▶ Il tuo compito:
Rispondi alle domande sul testo in esame riportato più sotto, contrassegnando le risposte con (a), (b), (c).
(a) Quale articolo del Testo Unico Bancario si applica ai contratti a tempo indeterminato regolati con tasso variabile?
(b) Che cosa prevedono già alcuni contratti di deposito di nuova formulazione?
(c) Quale soluzione sembra essere la più gettonata pro futuro?

In aggiunta, è bene ricordare che nei contratti a tempo indeterminato tra banche e clienti, regolati con tasso variabile, è applicabile l’articolo 118 del Testo Unico Bancario, che consente a ciascun istituto, secondo le modalità previste dalla legge, di modificare unilateralmente il contratto ed inserire quindi, per “sanare” la situazione, un limite verso il basso al tasso di interesse praticato.

Per completare la ricognizione, infine, occorre segnalare che alcune banche, in ordinamenti diversi dal nostro, stanno già cercando di ribaltare i costi derivanti dai tassi di interesse negativi sui clienti e, quindi, alcuni contratti di deposito di nuova formulazione già prevedono la corresponsione di un “interesse negativo”, cioè dell’espresso obbligo per il cliente di corrispondere un interesse a favore della banca a fronte del servizio di deposito prestato. Pro futuro, quindi, la soluzione più gettonata sembra essere quella di aggirare il problema.

▶ Estratti dal dataset:
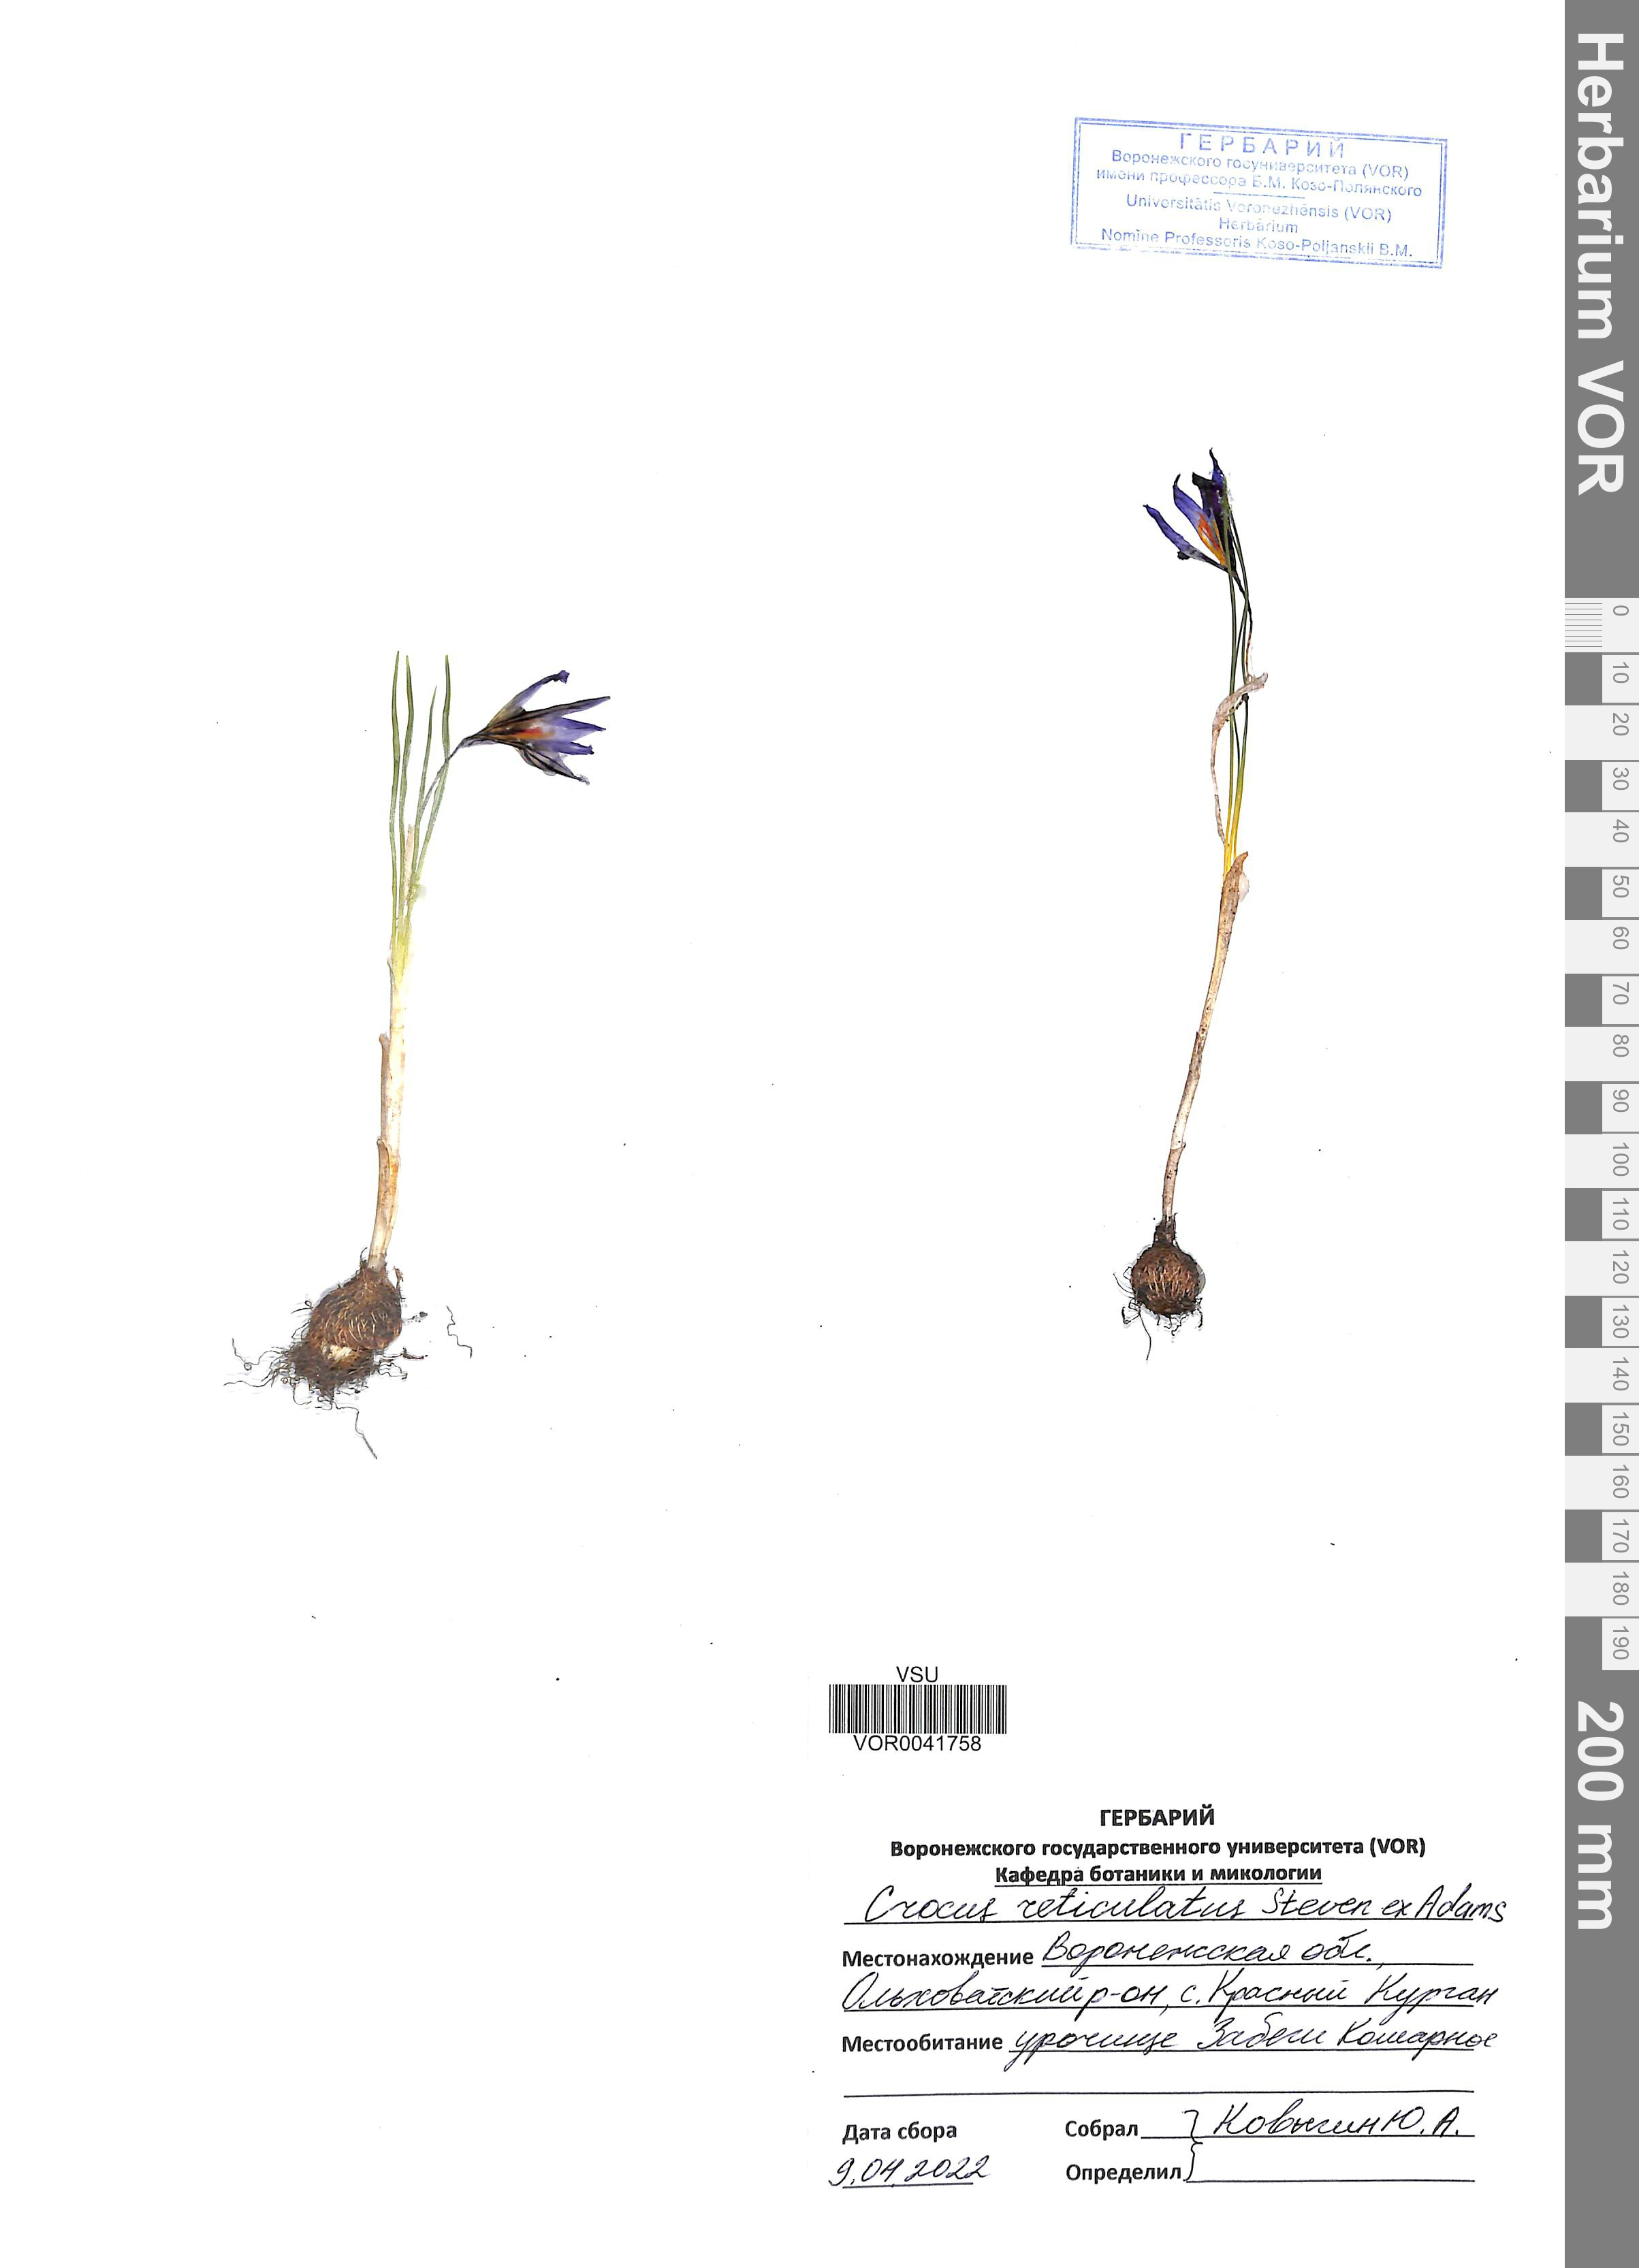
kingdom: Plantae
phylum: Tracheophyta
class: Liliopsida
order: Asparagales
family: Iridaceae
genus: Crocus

* * *

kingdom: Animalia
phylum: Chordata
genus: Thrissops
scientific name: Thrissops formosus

==

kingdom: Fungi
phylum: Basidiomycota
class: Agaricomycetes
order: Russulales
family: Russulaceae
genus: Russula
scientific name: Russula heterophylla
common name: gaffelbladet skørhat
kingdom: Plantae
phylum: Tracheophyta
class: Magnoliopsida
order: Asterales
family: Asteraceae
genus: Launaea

▶ Risultato dell'esercizio:
(a) L'articolo 118.
(b) La corresponsione di un "interesse negativo", cioè l'espresso obbligo per il cliente di corrispondere un interesse a favore della banca a fronte del servizio di deposito prestato.
(c) Aggirare il problema.